A viúva do embaixador sabe que suas acusações são fortes. "Eu vi isso depois de sua primeira investigação, ele disse que haveria uma trama contra o Papa. Mas é ridículo pensar que eu e minhas filhas, sempre amigas do cardeal, pudessemos mentir e inventar uma história desse tipo fazendo mal para uma pessoa a quem nós demos tudo. O Santo Padre, que conheci em novembro passado, ordenou uma investigação sobre Pineda. Um homem que Maradiaga protege há anos. Eles também me contataram porque há cinco anos denunciei Pineda por roubo, porque ele traiu meu marido quando ele estava em agonia e não tinha os meios para se defender. Eu disse a Casaretto que minha queixa estava oculta por anos, Maradiaga - que na época eu considerava um farol - insistiu fortemente para eu não apresentá-la. Não é a primeira vez que ele defende Pineda mesmo quando é indefensável ".

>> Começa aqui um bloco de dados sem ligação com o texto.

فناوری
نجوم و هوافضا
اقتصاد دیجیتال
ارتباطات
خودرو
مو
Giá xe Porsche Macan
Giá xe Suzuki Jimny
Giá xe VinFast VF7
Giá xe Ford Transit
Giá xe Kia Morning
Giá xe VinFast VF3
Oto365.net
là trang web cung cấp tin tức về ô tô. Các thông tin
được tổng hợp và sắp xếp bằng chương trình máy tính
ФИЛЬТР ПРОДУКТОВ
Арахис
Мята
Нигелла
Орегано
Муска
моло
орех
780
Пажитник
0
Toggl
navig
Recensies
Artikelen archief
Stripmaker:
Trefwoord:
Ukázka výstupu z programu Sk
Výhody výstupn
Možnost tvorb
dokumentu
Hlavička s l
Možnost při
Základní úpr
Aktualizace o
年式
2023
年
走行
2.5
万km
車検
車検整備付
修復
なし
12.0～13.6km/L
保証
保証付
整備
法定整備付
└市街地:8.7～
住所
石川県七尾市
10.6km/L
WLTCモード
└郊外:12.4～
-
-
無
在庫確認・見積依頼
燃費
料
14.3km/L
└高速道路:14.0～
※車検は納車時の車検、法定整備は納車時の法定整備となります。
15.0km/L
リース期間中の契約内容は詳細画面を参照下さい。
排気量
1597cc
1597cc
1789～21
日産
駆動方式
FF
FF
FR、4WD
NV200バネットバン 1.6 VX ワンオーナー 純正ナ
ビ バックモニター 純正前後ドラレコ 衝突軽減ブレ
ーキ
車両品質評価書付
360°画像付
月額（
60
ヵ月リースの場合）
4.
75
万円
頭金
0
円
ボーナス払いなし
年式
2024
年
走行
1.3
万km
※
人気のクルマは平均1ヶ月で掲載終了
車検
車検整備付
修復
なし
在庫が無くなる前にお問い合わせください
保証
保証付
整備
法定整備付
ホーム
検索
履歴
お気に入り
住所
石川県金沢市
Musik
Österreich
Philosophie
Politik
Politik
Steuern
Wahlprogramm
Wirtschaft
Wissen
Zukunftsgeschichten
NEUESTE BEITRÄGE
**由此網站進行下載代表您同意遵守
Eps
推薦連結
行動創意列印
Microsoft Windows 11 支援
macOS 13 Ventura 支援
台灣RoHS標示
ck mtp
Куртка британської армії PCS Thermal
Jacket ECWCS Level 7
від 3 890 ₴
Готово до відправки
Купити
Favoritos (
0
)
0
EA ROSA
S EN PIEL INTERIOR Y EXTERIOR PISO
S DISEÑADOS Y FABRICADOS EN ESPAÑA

De fato, no relatório de Casaretto, há denúncias de sacerdotes e ex-seminaristas muito detalhadas e muito sérias sobre o comportamento do prelado a quem Maradiaga apontou como seu assistente. "Suas vítimas agora vivem com medo, porque denunciaram Pineda e perceberam que nada aconteceu. Eles entenderam que Pineda está protegida por Óscar Maradiaga, e parece-me claro que Maradiaga está protegido pelo Papa ".

Do Vaticano, apesar das tentativas feitas, ninguém até agora quiz comentar as acusações de Martha, nem as das outras testemunhas contra Pineda e o cardeal. O dossiê de Casaretto terminou primeiro na Congregação dos Bispos, depois na gaveta de Francisco. "Pedi uma audiência com o Papa e fui recebida por ele no dia 21 de novembro. Ele me disse que estava ciente de toda a minha história e que já havia instruído o Secretário de Estado para resolver tudo ". Martha espera que Henien restitua o dinheiro perdido, talvez com uma intervenção do homem que os colocou em contato. "Três meses se passaram, falei com Parolin e seus secretários, que me propuseram alguns dias atrás, uma reunião com Maradiaga no Vaticano. Eu esperava muito. Mas depois de uma longa espera, a reunião foi omitida. É possível que um cardeal ignore os desejos do Papa? É sabido que se referem a mim como uma louca, e que nunca conseguirei recuperar o que perdi. Pode ser. Porém estou cansada de me zombar, e eu decidi contar toda a dor que me causaram. Eu sou a primeira vítima a dar esse passo, mas sei que outros seguirão o meu exemplo ".

A viúva fecha a bolsa e levanta-se. Não sabemos se ele tem as provas necessárias para convencer o Papa da veracidade de suas acusações contra seu braço direito e um de seus mais fidelíssimos. Mas ela certamente não parece louca, nem uma conspiradora perigosa que pertence a uma facção conservadora que quer atacar as reformas de Francisco. "Espero que o Papa me ajude. Ele me cumprimentou usando palavras de conforto, prometendo-me que haveria justiça. Ele me disse como se fosse um pai cheio de amor ".

Artigo publicado por Emiliano Fittipaldi em L'Espresso, 02-Mar-2018.